REQUIREMENT:
What is the number of lines in these records with "general" in them? Answer with that number only.

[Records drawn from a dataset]
**********

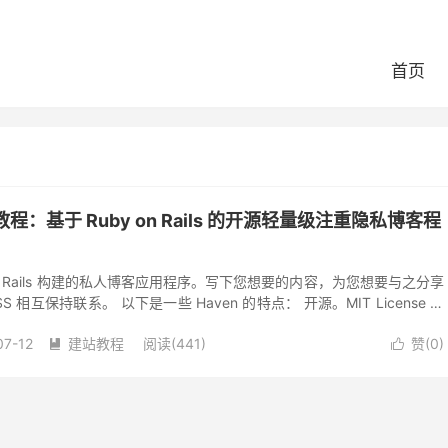
首页
教程：基于 Ruby on Rails 的开源轻量级注重隐私博客程
y on Rails 构建的私人博客应用程序。写下您想要的内容，为您想要与之分享
相互保持联系。 以下是一些 Haven 的特点： 开源。MIT License 隐
07-12
建站教程
阅读(441)
赞(
0
)


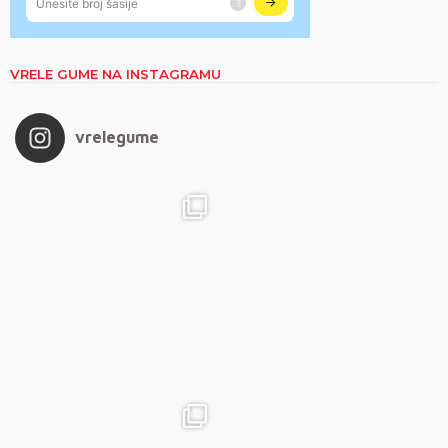
VRELE GUME NA INSTAGRAMU
vrelegume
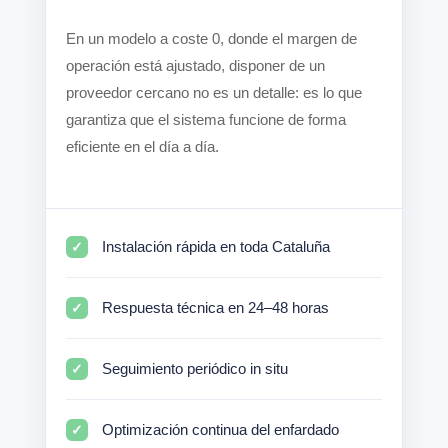
En un modelo a coste 0, donde el margen de
operación está ajustado, disponer de un
proveedor cercano no es un detalle: es lo que
garantiza que el sistema funcione de forma
eficiente en el día a día.
Instalación rápida en toda Cataluña
Respuesta técnica en 24–48 horas
Seguimiento periódico in situ
Optimización continua del enfardado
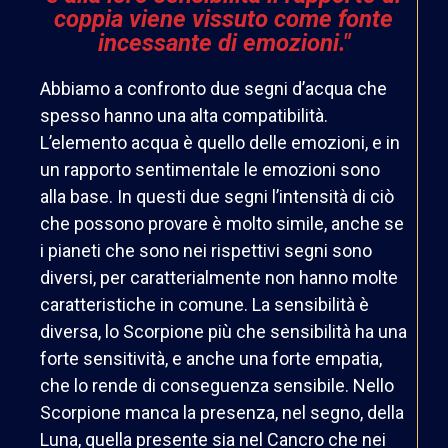
coppia viene vissuto come fonte
incessante di emozioni."
Abbiamo a confronto due segni d’acqua che
spesso hanno una alta compatibilità.
L’elemento acqua è quello delle emozioni, e in
un rapporto sentimentale le emozioni sono
alla base. In questi due segni l’intensità di ciò
che possono provare è molto simile, anche se
i pianeti che sono nei rispettivi segni sono
diversi, per caratterialmente non hanno molte
caratteristiche in comune. La sensibilità è
diversa, lo Scorpione più che sensibilità ha una
forte sensitività, e anche una forte empatia,
che lo rende di conseguenza sensibile. Nello
Scorpione manca la presenza, nel segno, della
Luna, quella presente sia nel Cancro che nei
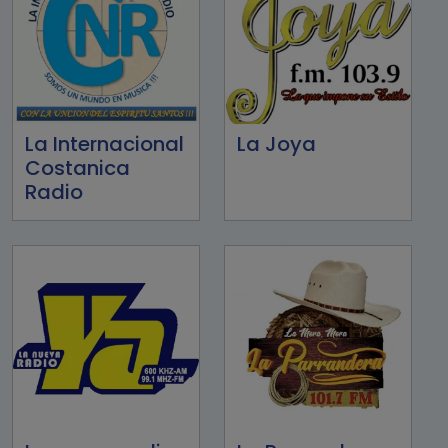
La Internacional
La Joya
Costanica
Radio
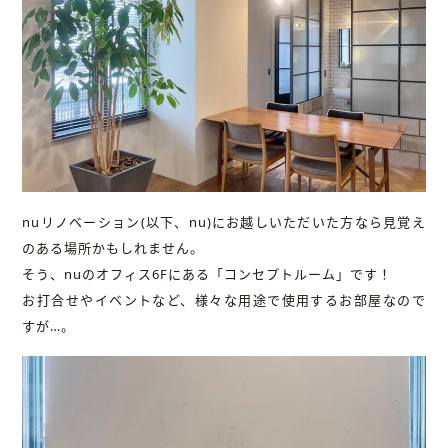
nuリノベーション(以下、nu)にお越しいただいた方なら見覚え
のある場所かもしれません。
そう、nuのオフィス6Fにある「コンセプトルーム」です！
お打合せやイベントなど、様々な用途で使用するお部屋なので
すが…。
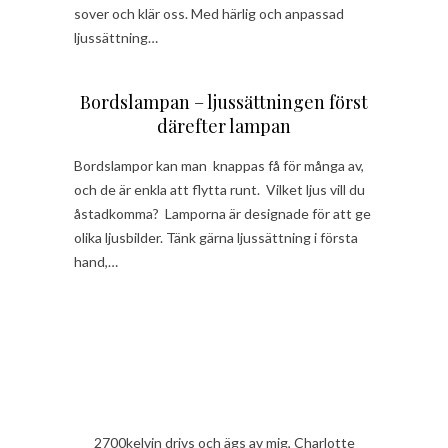
sover och klär oss. Med härlig och anpassad
ljussättning…
Bordslampan – ljussättningen först
därefter lampan
Bordslampor kan man knappas få för många av,
och de är enkla att flytta runt. Vilket ljus vill du
åstadkomma? Lamporna är designade för att ge
olika ljusbilder. Tänk gärna ljussättning i första
hand,…
2700kelvin drivs och ägs av mig, Charlotte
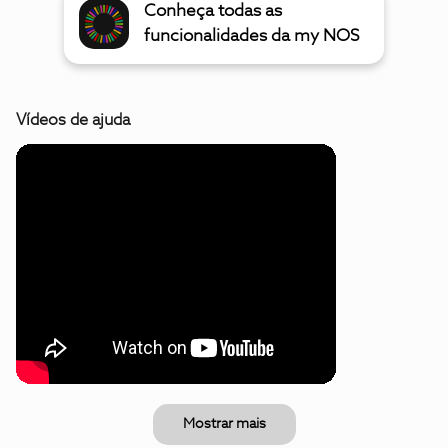
Conheça todas as
funcionalidades da my NOS
Vídeos de ajuda
Mostrar mais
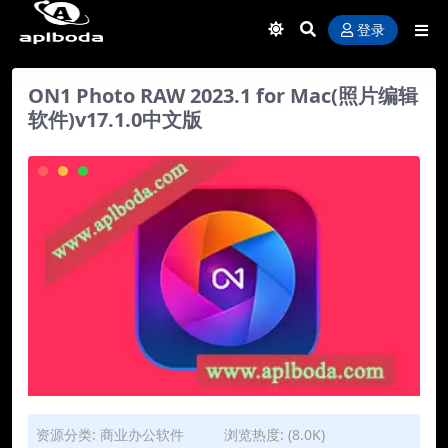
登录
ON1 Photo RAW 2023.1 for Mac(照片编辑
软件)v17.1.0中文版
资源分类:
商业办公软件
浏览热度: (8.0K)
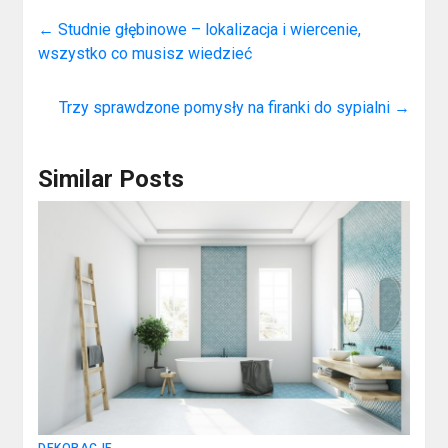
←
Studnie głębinowe – lokalizacja i wiercenie,
wszystko co musisz wiedzieć
Trzy sprawdzone pomysły na firanki do sypialni
→
Similar Posts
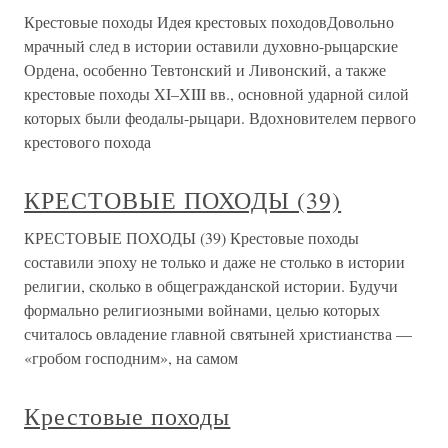
Крестовые походы Идея крестовых походовДовольно
мрачный след в истории оставили духовно-рыцарские
Ордена, особенно Тевтонский и Ливонский, а также
крестовые походы XI–XIII вв., основной ударной силой
которых были феодалы-рыцари. Вдохновителем первого
крестового похода
КРЕСТОВЫЕ ПОХОДЫ (39)
КРЕСТОВЫЕ ПОХОДЫ (39) Крестовые походы
составили эпоху не только и даже не столько в истории
религии, сколько в общегражданской истории. Будучи
формально религиозными войнами, целью которых
считалось овладение главной святыней христианства —
«гробом господним», на самом
Крестовые походы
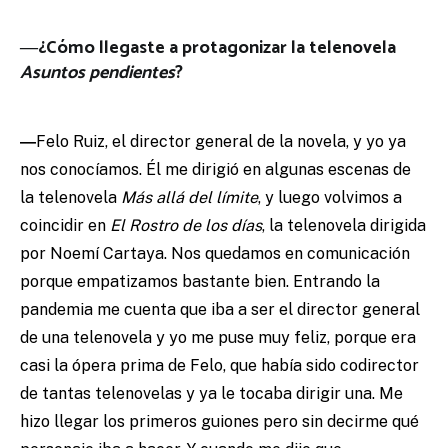
―¿Cómo llegaste a protagonizar la telenovela
Asuntos pendientes
?
―
Felo Ruiz, el director general de la novela, y yo ya
nos conocíamos. Él me dirigió en algunas escenas de
la telenovela
Más allá del límite
, y luego volvimos a
coincidir en
El Rostro de los días
, la telenovela dirigida
por Noemí Cartaya. Nos quedamos en comunicación
porque empatizamos bastante bien. Entrando la
pandemia me cuenta que iba a ser el director general
de una telenovela y yo me puse muy feliz, porque era
casi la ópera prima de Felo, que había sido codirector
de tantas telenovelas y ya le tocaba dirigir una. Me
hizo llegar los primeros guiones pero sin decirme qué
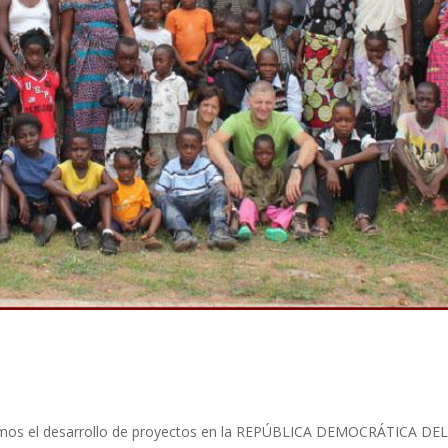
amos el desarrollo de proyectos en la REPÚBLICA DEMOCRÁTICA DE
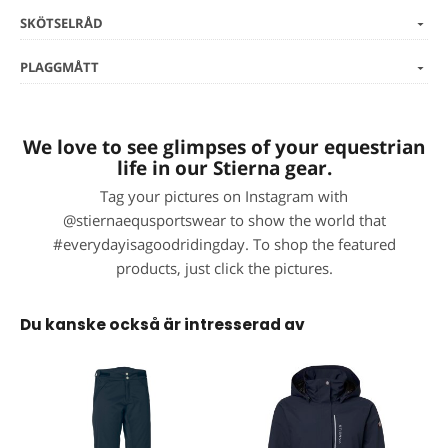
SKÖTSELRÅD
PLAGGMÅTT
We love to see glimpses of your equestrian
life in our Stierna gear.
Tag your pictures on Instagram with
@stiernaequsportswear to show the world that
#everydayisagoodridingday. To shop the featured
products, just click the pictures.
Du kanske också är intresserad av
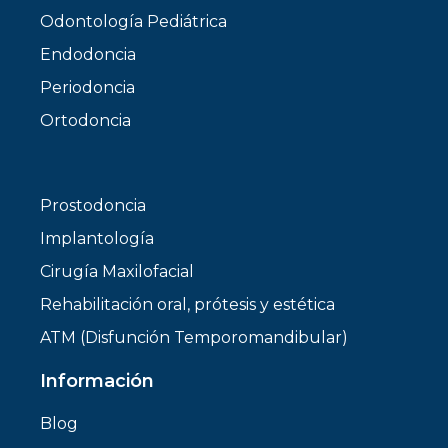
Odontología Pediátrica
Endodoncia
Periodoncia
Ortodoncia
Prostodoncia
Implantología
Cirugía Maxilofacial
Rehabilitación oral, prótesis y estética
ATM (Disfunción Temporomandibular)
Información
Blog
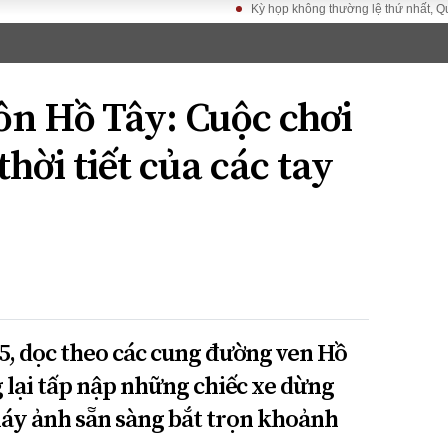
Kỳ họp không thường lệ thứ nhất, Quốc hội khó
LUẬT
KINH TẾ
XÃ HỘI
ảy pháp
Bất động sản
Dân sinh
ôn Hồ Tây: Cuộc chơi
Tài chính - Ngân
Giáo dục
luật gia
hàng
Văn hoá
hời tiết của các tay
ều tra
Kinh tế vĩ mô
Môi trườn
i công dân
Hồ sơ doanh
Giao thông
nghiệp
- Hình sự
Xu hướng thị
trường
Tiêu dùng và dư
luận
Công nghệ
, dọc theo các cung đường ven Hồ
 lại tấp nập những chiếc xe dừng
US
áy ảnh sẵn sàng bắt trọn khoảnh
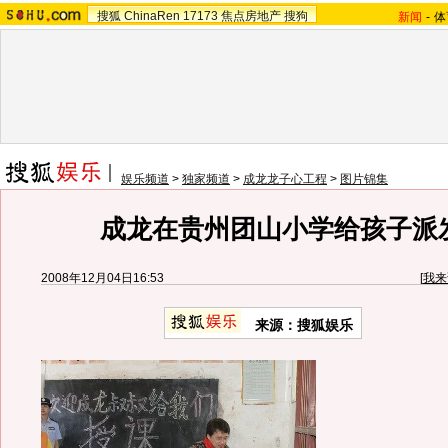
搜狐
ChinaRen
17173
焦点房地产
搜狗
新闻
-
体
娱乐频道
>
独家频道
>
成龙龙子心工程
>
图片锦集
成龙在贵州团山小学给孩子派
2008年12月04日16:53
[
我来
来源：搜狐娱乐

**********

ANSWER TO THIS EXERCISE:
2